Resource Group: Ideally, your project should create a “Resource Group” for each environment. This makes it easy to have a separation between resources in different environments. Hence the creation of the resource group is the first operation in the script. All subsequent resources will be created using that resource group as a parameter. To help build project-specific scripts, I’ve come up with a helper script with a set of powershell functions which follows the aforementioned parameters and naming conventions. Depending on the project, you can include the helper script in your provisioning script and call the functions in the order you want to get the resources created.

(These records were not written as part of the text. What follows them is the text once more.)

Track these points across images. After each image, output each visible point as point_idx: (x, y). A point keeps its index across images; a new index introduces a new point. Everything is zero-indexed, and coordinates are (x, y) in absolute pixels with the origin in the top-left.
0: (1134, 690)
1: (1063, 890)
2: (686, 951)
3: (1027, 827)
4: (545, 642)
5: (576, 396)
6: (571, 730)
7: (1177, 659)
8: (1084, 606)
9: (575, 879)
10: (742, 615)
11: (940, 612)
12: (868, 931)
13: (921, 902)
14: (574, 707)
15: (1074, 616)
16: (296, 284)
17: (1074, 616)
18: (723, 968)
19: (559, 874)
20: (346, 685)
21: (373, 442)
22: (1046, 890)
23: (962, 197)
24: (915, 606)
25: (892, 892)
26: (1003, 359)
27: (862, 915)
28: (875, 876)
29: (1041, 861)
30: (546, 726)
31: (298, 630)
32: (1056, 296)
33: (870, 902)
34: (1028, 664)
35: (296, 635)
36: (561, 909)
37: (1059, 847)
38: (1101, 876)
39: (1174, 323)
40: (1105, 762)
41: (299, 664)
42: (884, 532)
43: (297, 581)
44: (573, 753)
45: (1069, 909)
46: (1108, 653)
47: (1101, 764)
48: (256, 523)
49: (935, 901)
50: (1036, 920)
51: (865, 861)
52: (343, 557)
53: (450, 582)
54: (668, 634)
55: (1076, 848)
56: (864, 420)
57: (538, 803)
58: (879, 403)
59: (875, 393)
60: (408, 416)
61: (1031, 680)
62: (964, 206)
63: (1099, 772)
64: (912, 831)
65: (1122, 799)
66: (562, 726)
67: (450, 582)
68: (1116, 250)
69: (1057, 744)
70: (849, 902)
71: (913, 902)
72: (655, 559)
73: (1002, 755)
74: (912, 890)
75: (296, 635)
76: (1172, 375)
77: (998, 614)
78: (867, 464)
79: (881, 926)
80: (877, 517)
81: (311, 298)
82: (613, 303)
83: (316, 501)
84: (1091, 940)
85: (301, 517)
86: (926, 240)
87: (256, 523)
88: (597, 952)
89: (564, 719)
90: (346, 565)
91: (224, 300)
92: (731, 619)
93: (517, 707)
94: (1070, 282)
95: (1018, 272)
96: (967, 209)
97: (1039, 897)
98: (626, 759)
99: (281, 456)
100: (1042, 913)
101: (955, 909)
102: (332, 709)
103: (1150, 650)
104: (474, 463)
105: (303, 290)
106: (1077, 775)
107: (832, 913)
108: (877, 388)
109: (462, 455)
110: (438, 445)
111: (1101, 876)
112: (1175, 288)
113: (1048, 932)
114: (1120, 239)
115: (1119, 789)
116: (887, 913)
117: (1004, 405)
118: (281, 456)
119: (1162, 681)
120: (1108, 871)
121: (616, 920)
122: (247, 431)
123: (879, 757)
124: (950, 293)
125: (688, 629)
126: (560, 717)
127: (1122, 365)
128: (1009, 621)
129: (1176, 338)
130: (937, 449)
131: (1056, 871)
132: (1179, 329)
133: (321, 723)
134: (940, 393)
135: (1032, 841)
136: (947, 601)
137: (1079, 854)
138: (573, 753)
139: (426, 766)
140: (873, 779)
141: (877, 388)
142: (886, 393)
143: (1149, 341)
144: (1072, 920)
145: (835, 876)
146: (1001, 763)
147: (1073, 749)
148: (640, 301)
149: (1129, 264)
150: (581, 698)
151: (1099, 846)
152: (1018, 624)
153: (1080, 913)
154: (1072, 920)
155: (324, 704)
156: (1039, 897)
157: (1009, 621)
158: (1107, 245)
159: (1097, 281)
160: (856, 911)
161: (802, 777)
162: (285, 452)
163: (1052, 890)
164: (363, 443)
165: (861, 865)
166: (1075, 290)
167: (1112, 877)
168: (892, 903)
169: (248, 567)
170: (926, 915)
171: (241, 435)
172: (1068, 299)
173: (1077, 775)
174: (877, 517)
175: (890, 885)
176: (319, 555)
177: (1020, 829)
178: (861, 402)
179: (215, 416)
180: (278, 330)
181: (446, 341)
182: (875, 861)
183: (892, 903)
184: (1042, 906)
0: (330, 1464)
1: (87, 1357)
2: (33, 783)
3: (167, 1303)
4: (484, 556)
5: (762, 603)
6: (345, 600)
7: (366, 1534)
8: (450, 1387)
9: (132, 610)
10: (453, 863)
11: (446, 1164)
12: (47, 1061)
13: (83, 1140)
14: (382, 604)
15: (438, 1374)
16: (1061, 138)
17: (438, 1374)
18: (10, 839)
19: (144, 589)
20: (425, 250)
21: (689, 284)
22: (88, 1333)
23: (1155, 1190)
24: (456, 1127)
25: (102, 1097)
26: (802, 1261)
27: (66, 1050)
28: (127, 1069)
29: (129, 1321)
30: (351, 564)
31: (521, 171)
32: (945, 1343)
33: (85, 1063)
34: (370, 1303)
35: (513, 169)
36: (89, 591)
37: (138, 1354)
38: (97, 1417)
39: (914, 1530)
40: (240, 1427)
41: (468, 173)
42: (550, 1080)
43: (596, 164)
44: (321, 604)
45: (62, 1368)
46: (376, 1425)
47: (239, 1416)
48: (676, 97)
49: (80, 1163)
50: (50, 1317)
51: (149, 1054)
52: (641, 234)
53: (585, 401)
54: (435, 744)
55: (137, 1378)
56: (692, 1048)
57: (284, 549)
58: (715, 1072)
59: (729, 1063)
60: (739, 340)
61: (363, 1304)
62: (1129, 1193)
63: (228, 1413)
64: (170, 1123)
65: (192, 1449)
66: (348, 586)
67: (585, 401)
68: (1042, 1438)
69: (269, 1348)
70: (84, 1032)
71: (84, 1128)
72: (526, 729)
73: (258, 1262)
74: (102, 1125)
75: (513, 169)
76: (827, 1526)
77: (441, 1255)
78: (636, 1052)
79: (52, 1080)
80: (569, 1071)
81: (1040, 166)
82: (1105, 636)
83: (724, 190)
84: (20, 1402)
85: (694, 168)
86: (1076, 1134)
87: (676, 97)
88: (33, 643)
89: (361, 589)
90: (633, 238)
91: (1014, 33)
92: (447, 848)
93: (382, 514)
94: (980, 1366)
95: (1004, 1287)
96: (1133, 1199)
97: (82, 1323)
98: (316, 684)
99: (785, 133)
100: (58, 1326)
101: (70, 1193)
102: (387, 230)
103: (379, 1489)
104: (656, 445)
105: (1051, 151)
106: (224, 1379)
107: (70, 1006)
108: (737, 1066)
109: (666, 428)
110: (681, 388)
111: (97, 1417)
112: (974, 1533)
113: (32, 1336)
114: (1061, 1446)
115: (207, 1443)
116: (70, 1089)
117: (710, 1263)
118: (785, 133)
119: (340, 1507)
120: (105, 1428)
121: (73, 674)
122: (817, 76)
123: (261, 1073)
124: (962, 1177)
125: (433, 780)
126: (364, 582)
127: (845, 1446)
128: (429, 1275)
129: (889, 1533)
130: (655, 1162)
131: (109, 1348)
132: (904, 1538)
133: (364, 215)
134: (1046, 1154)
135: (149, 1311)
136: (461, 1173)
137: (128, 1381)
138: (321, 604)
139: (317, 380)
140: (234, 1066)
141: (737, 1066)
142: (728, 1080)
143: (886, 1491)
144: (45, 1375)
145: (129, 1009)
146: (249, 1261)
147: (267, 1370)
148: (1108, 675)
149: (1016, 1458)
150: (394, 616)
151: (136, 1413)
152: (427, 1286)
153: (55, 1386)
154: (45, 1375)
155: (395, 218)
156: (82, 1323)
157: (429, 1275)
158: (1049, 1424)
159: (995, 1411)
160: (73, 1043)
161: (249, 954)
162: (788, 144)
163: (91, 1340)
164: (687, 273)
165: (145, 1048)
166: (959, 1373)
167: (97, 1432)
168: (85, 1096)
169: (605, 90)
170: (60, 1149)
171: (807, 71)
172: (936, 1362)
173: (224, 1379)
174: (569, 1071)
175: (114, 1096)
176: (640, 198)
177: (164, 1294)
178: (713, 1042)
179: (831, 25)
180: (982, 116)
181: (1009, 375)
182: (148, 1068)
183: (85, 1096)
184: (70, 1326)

The helper script contains functions for following purposes:

  • Installing AzureRM powershell module if not already installed.
  • Select the Azure subscription with the specified name.
  • Creating a resource group.
  • Creating a web app service plan.
  • Creating an application insights resource.
  • Creating a web app with the specified app settings, connection strings and a custom domain.
  • Creating a SQL Azure Server with firewall rules.
  • Creating a SQL Database.
  • Creating a storage account, blob containers and storage tables.
  • Creating a Service Bus namespace and queues.
  • Creating a RedisCache instance.
  • It also supports a “Fake” run mode so you can test your provisioning script flow without actually creating resources in Azure.

Idempotent scripts

A useful quality of a provisioning scripts is for it to be idempotent, which means that the script can be run repeatedly any number of times. The script should create any resources which is not yet created and bypass the creation of the resource already exists. To provide such a facility, you need to be able to check for existence of a resource by its name before attempting to create it. For most resources, you can use Find-AzureRmResource cmdlet to check for existence. For some, you have rely on other ways. If you can live with the exceptions that get thrown when you are trying to create a duplicate resource, you can keep your script simple. The powershell console simply prints the exception and continues executing the remainder of the script.